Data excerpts
════
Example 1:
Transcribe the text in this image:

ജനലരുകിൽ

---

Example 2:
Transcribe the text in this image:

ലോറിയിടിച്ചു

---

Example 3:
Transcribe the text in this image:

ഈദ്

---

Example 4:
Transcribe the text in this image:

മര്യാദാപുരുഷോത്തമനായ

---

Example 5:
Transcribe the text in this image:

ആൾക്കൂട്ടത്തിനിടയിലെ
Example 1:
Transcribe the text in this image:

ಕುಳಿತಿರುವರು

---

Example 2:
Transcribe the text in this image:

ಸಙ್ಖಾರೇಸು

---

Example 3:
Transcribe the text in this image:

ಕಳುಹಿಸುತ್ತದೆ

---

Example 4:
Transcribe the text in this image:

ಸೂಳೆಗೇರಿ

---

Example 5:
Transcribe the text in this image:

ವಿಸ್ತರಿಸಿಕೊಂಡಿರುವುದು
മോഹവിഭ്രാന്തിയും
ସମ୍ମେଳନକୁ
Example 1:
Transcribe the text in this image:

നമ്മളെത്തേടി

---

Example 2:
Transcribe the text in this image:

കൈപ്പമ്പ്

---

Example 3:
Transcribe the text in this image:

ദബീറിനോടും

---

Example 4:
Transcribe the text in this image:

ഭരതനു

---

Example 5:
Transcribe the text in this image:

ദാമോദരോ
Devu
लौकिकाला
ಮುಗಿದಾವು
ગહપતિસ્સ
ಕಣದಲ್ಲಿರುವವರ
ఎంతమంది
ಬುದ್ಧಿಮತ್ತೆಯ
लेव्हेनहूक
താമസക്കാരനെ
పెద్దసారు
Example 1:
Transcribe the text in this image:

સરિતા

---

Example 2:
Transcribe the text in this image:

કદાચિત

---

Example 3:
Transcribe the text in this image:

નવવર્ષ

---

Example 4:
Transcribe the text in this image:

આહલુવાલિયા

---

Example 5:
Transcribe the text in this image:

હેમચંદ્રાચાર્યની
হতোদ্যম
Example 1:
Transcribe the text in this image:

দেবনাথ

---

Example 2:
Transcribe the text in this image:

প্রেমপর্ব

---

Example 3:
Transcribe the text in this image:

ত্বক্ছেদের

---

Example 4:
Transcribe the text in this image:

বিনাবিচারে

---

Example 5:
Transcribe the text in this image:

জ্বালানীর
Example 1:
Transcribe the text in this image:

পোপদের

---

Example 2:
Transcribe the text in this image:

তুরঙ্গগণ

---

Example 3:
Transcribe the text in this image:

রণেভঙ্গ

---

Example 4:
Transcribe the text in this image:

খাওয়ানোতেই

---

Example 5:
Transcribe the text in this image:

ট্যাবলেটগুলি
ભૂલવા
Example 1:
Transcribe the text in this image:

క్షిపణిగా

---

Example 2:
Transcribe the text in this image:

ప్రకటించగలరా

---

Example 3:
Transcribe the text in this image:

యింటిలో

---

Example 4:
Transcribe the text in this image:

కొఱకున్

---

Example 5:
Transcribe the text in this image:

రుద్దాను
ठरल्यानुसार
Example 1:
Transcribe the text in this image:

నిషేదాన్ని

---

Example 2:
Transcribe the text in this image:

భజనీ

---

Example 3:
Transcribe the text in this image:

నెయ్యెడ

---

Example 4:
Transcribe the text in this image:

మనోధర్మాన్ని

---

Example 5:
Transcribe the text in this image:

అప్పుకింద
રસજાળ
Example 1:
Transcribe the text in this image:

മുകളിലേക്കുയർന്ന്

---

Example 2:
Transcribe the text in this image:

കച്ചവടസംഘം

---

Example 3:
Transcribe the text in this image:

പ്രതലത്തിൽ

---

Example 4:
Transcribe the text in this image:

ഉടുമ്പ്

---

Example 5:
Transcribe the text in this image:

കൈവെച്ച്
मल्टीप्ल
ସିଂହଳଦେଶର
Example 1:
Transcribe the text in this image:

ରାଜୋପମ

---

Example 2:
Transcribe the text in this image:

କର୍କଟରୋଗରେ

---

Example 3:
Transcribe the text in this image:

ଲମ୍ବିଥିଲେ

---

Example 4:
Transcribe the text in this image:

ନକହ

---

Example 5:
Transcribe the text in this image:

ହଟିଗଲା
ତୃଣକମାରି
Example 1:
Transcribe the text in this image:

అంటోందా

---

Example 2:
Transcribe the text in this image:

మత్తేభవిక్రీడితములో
════
> [What is needed]: Nothing is to be left out, and every entry is to be transcribed exactly.

> [Written reply]:
Example 1:
Transcribe the text in this image:

ജനലരുകിൽ

---

Example 2:
Transcribe the text in this image:

ലോറിയിടിച്ചു

---

Example 3:
Transcribe the text in this image:

ഈദ്

---

Example 4:
Transcribe the text in this image:

മര്യാദാപുരുഷോത്തമനായ

---

Example 5:
Transcribe the text in this image:

ആൾക്കൂട്ടത്തിനിടയിലെ
Example 1:
Transcribe the text in this image:

ಕುಳಿತಿರುವರು

---

Example 2:
Transcribe the text in this image:

ಸಙ್ಖಾರೇಸು

---

Example 3:
Transcribe the text in this image:

ಕಳುಹಿಸುತ್ತದೆ

---

Example 4:
Transcribe the text in this image:

ಸೂಳೆಗೇರಿ

---

Example 5:
Transcribe the text in this image:

ವಿಸ್ತರಿಸಿಕೊಂಡಿರುವುದು
മോഹവിഭ്രാന്തിയും
ସମ୍ମେଳନକୁ
Example 1:
Transcribe the text in this image:

നമ്മളെത്തേടി

---

Example 2:
Transcribe the text in this image:

കൈപ്പമ്പ്

---

Example 3:
Transcribe the text in this image:

ദബീറിനോടും

---

Example 4:
Transcribe the text in this image:

ഭരതനു

---

Example 5:
Transcribe the text in this image:

ദാമോദരോ
Devu
लौकिकाला
ಮುಗಿದಾವು
ગહપતિસ્સ
ಕಣದಲ್ಲಿರುವವರ
ఎంతమంది
ಬುದ್ಧಿಮತ್ತೆಯ
लेव्हेनहूक
താമസക്കാരനെ
పెద్దసారు
Example 1:
Transcribe the text in this image:

સરિતા

---

Example 2:
Transcribe the text in this image:

કદાચિત

---

Example 3:
Transcribe the text in this image:

નવવર્ષ

---

Example 4:
Transcribe the text in this image:

આહલુવાલિયા

---

Example 5:
Transcribe the text in this image:

હેમચંદ્રાચાર્યની
হতোদ্যম
Example 1:
Transcribe the text in this image:

দেবনাথ

---

Example 2:
Transcribe the text in this image:

প্রেমপর্ব

---

Example 3:
Transcribe the text in this image:

ত্বক্ছেদের

---

Example 4:
Transcribe the text in this image:

বিনাবিচারে

---

Example 5:
Transcribe the text in this image:

জ্বালানীর
Example 1:
Transcribe the text in this image:

পোপদের

---

Example 2:
Transcribe the text in this image:

তুরঙ্গগণ

---

Example 3:
Transcribe the text in this image:

রণেভঙ্গ

---

Example 4:
Transcribe the text in this image:

খাওয়ানোতেই

---

Example 5:
Transcribe the text in this image:

ট্যাবলেটগুলি
ભૂલવા
Example 1:
Transcribe the text in this image:

క్షిపణిగా

---

Example 2:
Transcribe the text in this image:

ప్రకటించగలరా

---

Example 3:
Transcribe the text in this image:

యింటిలో

---

Example 4:
Transcribe the text in this image:

కొఱకున్

---

Example 5:
Transcribe the text in this image:

రుద్దాను
ठरल्यानुसार
Example 1:
Transcribe the text in this image:

నిషేదాన్ని

---

Example 2:
Transcribe the text in this image:

భజనీ

---

Example 3:
Transcribe the text in this image:

నెయ్యెడ

---

Example 4:
Transcribe the text in this image:

మనోధర్మాన్ని

---

Example 5:
Transcribe the text in this image:

అప్పుకింద
રસજાળ
Example 1:
Transcribe the text in this image:

മുകളിലേക്കുയർന്ന്

---

Example 2:
Transcribe the text in this image:

കച്ചവടസംഘം

---

Example 3:
Transcribe the text in this image:

പ്രതലത്തിൽ

---

Example 4:
Transcribe the text in this image:

ഉടുമ്പ്

---

Example 5:
Transcribe the text in this image:

കൈവെച്ച്
मल्टीप्ल
ସିଂହଳଦେଶର
Example 1:
Transcribe the text in this image:

ରାଜୋପମ

---

Example 2:
Transcribe the text in this image:

କର୍କଟରୋଗରେ

---

Example 3:
Transcribe the text in this image:

ଲମ୍ବିଥିଲେ

---

Example 4:
Transcribe the text in this image:

ନକହ

---

Example 5:
Transcribe the text in this image:

ହଟିଗଲା
ତୃଣକମାରି
Example 1:
Transcribe the text in this image:

అంటోందా

---

Example 2:
Transcribe the text in this image:

మత్తేభవిక్రీడితములో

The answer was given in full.